By the end of 2007, bank lending in Latvia skyrocketed to 93 percent of gross domestic product, up from 39 percent four years earlier. By comparison, in wealthier Finland the same measure was at 84 percent.
But it was real estate that really fed the tigers as Latvians bought land, homes and apartments. The construction sector boomed — and property values were propelled skyward.
The price of a new apartment in suburban Riga tripled in four years, according to Ober-Haus Real Estate. And since capital gains on property deals in Latvia were not taxed, Latvians and foreigners alike jumped in on the action.
“We have cab drivers who are real estate specialists,” Katajs said.
Investment tended to focus on the Baltic capitals, where each country’s population is concentrated — Riga boasts one-third of Latvia’s population — and the combination of medieval, Art Nouveau and Baroque styles attract flocks of tourists each year.
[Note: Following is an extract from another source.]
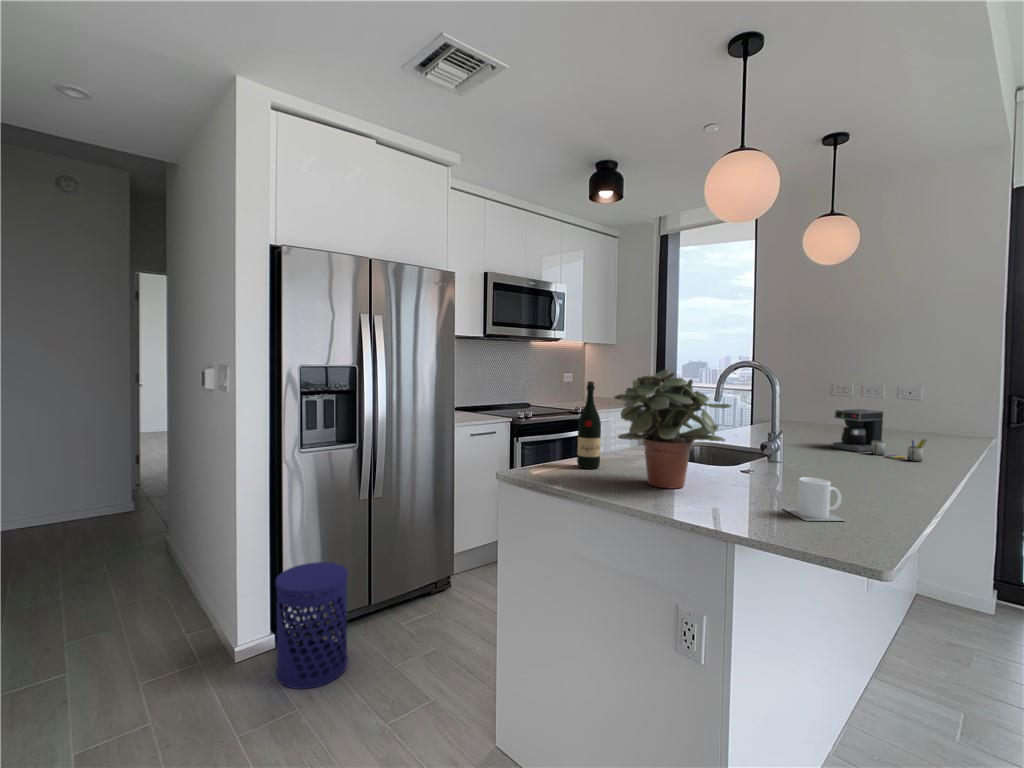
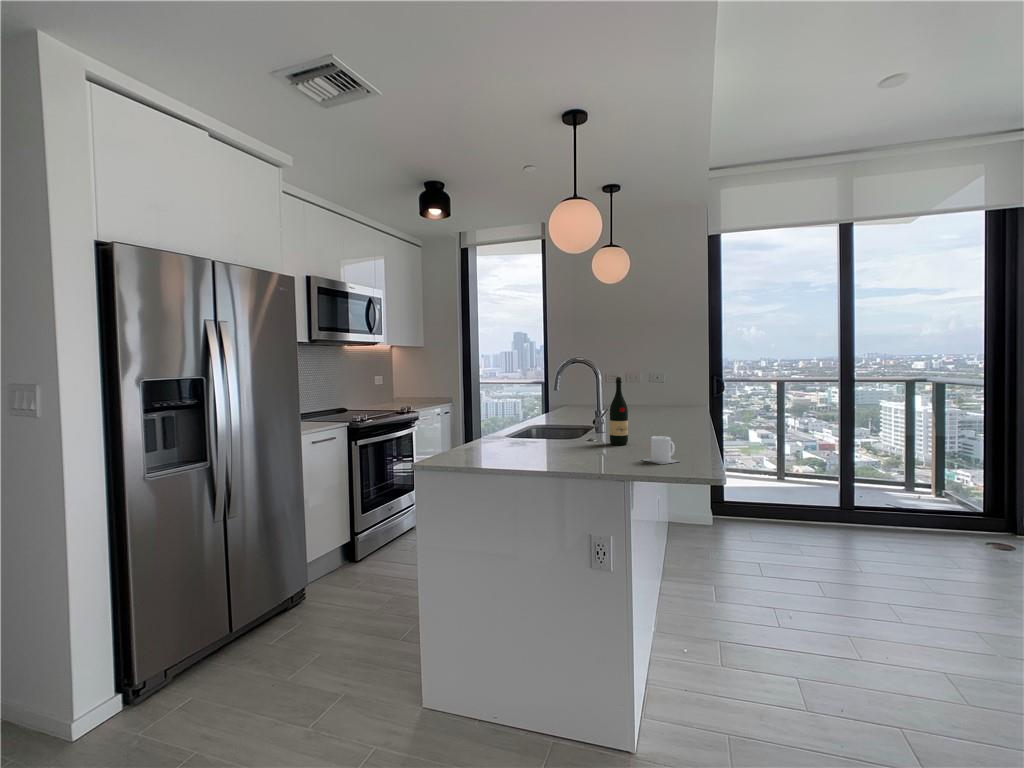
potted plant: present [614,370,731,488] -> none [514,367,600,458]
wine bottle: present [577,381,601,469] -> present [610,377,628,445]
coffee maker: present [833,409,927,461] -> none [625,392,684,425]
waste bin: present [275,562,348,689] -> none [140,592,233,737]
Just as in the United States, rising housing prices created a feel-good environment of perpetual wealth, and Latvians returned to the banks to borrow more.
Amazingly, many borrowed from several banks at once. Very few even thought of saving.
“It is our common problem. The savings cushion for hard times is very small, if there is any at all,” said Ainars Ozols, chairman of SEB Banka, Latvia’s second-largest bank. He said that only 10 percent of SEB Banka’s customers have savings.
The result was a massive accumulation of household debt in all three Baltic countries. “The households in these economies are extremely indebted, even relative to West European countries,” said Gill.
Lithuania was slightly different — though overall trends are similar, the Baltics’ largest country never posted the huge imbalances that Estonia and Latvia did. Economic growth was moderately fast — 36 percent over 2004-07 — and Lithuanians were far less inclined to borrow and spend.
Now businesses throughout the Baltics are cutting back because of rising costs for energy, labor and materials.
Trials, a Swedish-owned meatpacker in Latvia, announced it was letting go nearly a third of its work force. Lauma Lingerie, which began sewing women’s underwear in the 1960s during the Soviet period, said it was laying off 100 employees and moving production to Belarus and China. Consumer confidence has plunged.
The most pessimist economic forecast has come from the International Monetary Fund, which has predicted that Latvia’s growth would slow to 0.5 percent this year, down from 10.5 percent in 2007. Economist qualify such a precipitous drop as a “hard landing,” a predicament that Latvian policy makers have denied strenuously.
“Our only concern is that these economies could slow down so rapidly that this could lead to a rise in unemployment — something we’re not seeing right now,” said Gill.
For his part, debt collector Katajs believes the worse is yet to come. “We expect the number of debt cases will peak in October,” he said.